Verilen Metin
━━━━━━━━━━━━━━━━━━━━
‘Deadpool’ (2016) ve ‘Logan’ (2017), benim gözümde 2000’li yılların en iyi süper kahraman filmleri arasında yer alırlar. ‘Deadpool 2’ (2018) onlar kadar iyi olmasa bile belirli bir derinlik vadeder; karakter ağırlıklı dramatik yapıya sadık kalarak ilk filmin anlamını geliştirir.
Söz konusu üç filmin mirasından yararlanmak isteyen ‘Deadpool & Wolverine’i artistik nitelik olarak onların yanına koymam maalesef mümkün değil. Kan, şiddet, dövüş sahneleri, mizah duygusu, özel efekt ve eğlendirme konusunda çok iddialı; hikâye olarak ise aynı derecede iddiasız bir Marvel kokteyli bekliyor seyircileri.
Amacın bir Deadpool – Wolverine füzyonu olduğu çok belli. Ama filmde iki süper kahramanın dünyasının ortak bir zeminde kesiştiği söylenemez. ‘Deadpool & Wolverine’i, ‘Deadpool 3’ olarak değerlendirmek mümkün. Sonuçta, ilk iki Deadpool filminin apaçık bir devamı duruyor karşımızda. Wolverine cephesinde ise her şeyin yeniden başlatıldığı ‘reboot’lara daha uygun bir durum var. Mezarlık sahnesi ve sürpriz karakterlerden birinin varlığı itibarıyla ‘Hayır, biz aynı zamanda ‘Logan’ın devamını seyrediyoruz’ diye iddia edenlere itiraz edemem. Ama ‘Logan’ ruhunun zerresi dahi yok bu filmde… Belli ki bu yüzden Wade Wilson / Deadpool (Ryan Reynolds), ‘Logan’a saygısızlık etmemekten söz ediyor filmin başında. Son tahlilde, James ‘Logan’ Howlett / Wolverine’in misafir kahraman olarak Deadpool dünyasında boy gösterdiği bir film seyrediyoruz.
━━━━━━━━━━━━━━━━━━━━
Verilen Bilgiler

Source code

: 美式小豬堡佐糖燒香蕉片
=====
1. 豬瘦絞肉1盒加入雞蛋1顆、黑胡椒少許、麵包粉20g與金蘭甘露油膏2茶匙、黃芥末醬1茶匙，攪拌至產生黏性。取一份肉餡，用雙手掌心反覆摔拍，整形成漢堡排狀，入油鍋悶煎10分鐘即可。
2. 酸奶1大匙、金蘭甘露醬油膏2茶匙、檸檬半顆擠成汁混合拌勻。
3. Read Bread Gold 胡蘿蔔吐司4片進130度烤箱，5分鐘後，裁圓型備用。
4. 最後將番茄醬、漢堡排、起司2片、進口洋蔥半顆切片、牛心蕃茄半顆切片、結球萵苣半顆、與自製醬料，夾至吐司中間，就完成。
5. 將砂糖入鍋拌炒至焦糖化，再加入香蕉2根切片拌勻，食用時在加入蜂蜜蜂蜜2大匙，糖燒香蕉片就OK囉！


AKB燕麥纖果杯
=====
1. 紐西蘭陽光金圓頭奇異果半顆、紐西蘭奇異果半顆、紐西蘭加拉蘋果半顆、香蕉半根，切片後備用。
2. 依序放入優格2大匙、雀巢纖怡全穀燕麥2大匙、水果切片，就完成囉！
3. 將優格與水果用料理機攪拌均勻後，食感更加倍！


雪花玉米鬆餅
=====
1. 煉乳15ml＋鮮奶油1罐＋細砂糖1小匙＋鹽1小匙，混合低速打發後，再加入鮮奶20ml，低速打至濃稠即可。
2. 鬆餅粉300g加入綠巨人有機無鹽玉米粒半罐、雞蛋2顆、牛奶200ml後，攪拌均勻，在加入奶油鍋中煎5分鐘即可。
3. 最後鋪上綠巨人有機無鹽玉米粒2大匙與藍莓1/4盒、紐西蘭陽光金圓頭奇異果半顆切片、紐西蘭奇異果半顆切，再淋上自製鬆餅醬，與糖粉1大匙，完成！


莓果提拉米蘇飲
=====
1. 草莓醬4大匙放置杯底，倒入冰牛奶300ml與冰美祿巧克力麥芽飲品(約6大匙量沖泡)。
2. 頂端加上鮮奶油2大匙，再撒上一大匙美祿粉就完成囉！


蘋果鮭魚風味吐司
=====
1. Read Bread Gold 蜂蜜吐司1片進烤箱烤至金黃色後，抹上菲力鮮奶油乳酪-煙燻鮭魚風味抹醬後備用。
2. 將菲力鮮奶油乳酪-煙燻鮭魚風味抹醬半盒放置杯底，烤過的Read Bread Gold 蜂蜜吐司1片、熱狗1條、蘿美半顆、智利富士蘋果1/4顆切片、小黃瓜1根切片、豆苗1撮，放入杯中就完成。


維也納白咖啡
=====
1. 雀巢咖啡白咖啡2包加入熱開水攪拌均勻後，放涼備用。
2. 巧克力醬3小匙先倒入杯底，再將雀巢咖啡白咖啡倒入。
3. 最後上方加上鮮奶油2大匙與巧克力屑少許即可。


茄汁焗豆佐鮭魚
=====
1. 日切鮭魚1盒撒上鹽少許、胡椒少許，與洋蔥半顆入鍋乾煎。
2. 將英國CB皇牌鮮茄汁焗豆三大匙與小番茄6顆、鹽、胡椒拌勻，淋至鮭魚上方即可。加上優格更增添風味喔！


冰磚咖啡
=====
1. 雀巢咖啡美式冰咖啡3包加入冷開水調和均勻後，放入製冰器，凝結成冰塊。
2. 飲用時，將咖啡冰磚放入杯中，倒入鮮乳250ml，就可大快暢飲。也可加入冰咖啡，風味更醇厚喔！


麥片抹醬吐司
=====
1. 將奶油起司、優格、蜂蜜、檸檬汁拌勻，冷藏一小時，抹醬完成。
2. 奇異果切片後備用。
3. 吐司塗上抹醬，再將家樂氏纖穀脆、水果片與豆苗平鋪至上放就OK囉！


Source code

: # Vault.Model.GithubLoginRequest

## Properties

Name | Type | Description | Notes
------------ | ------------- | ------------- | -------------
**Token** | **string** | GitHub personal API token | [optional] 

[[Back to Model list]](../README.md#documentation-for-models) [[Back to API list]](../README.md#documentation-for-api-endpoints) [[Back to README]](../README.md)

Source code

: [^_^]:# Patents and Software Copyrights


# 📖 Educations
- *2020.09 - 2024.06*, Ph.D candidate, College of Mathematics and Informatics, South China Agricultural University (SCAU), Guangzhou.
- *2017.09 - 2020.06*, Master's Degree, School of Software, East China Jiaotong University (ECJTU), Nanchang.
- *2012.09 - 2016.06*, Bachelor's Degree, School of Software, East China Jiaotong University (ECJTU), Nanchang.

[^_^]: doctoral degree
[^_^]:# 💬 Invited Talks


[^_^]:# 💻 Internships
━━━━━━━━━━━━━━━━━━━━
Beklenen Çalışma
Verilen metinde "Söz konusu üç" sözleriyle başlayıp "kokteyli bekliyor seyircileri." sözlerine kadar süren kısmı olduğu gibi alıntılayın.

Görevin Sonucu
Söz konusu üç filmin mirasından yararlanmak isteyen ‘Deadpool & Wolverine’i artistik nitelik olarak onların yanına koymam maalesef mümkün değil. Kan, şiddet, dövüş sahneleri, mizah duygusu, özel efekt ve eğlendirme konusunda çok iddialı; hikâye olarak ise aynı derecede iddiasız bir Marvel kokteyli bekliyor seyircileri.